= Description of the task =
From the entries that follow, copy each line containing the word "roads".
[Start of section]
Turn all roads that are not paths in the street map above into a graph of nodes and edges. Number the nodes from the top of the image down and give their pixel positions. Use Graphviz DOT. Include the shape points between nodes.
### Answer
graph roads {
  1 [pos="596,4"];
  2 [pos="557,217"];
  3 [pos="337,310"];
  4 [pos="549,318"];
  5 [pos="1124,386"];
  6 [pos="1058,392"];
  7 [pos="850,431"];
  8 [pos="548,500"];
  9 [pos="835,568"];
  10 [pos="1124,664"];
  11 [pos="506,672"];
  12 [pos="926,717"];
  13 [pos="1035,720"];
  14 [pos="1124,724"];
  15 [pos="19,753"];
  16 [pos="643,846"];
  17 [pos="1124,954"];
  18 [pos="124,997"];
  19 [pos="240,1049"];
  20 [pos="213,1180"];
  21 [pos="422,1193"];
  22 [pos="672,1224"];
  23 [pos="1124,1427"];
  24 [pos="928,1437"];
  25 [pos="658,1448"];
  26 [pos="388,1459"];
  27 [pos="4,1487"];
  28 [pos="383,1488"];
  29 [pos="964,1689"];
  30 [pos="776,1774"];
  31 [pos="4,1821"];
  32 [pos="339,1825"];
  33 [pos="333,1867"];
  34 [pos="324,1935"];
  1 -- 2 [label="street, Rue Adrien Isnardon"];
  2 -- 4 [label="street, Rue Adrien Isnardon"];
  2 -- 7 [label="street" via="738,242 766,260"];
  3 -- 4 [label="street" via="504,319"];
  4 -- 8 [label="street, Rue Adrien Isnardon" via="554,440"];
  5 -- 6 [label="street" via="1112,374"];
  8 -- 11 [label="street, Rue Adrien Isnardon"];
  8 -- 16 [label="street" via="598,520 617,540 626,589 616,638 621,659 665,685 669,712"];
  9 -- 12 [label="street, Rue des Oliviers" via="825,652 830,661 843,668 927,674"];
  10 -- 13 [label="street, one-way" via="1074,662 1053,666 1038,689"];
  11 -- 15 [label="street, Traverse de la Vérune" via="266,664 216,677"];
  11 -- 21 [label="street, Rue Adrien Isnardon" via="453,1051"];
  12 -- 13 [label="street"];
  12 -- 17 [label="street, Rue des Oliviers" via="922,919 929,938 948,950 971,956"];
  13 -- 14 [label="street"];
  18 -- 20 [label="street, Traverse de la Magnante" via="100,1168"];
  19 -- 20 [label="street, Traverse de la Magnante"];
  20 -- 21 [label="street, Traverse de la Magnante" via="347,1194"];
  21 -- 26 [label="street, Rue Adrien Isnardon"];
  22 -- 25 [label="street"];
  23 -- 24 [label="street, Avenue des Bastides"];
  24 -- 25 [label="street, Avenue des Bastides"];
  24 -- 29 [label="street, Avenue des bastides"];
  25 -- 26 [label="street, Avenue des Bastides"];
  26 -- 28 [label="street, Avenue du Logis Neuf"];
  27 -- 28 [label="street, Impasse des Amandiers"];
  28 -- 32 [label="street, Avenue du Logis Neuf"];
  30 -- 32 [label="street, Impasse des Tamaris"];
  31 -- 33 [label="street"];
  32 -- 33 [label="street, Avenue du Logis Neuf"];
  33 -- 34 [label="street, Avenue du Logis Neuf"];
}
[End of section]
= Written solution =
Turn all roads that are not paths in the street map above into a graph of nodes and edges. Number the nodes from the top of the image down and give their pixel positions. Use Graphviz DOT. Include the shape points between nodes.
graph roads {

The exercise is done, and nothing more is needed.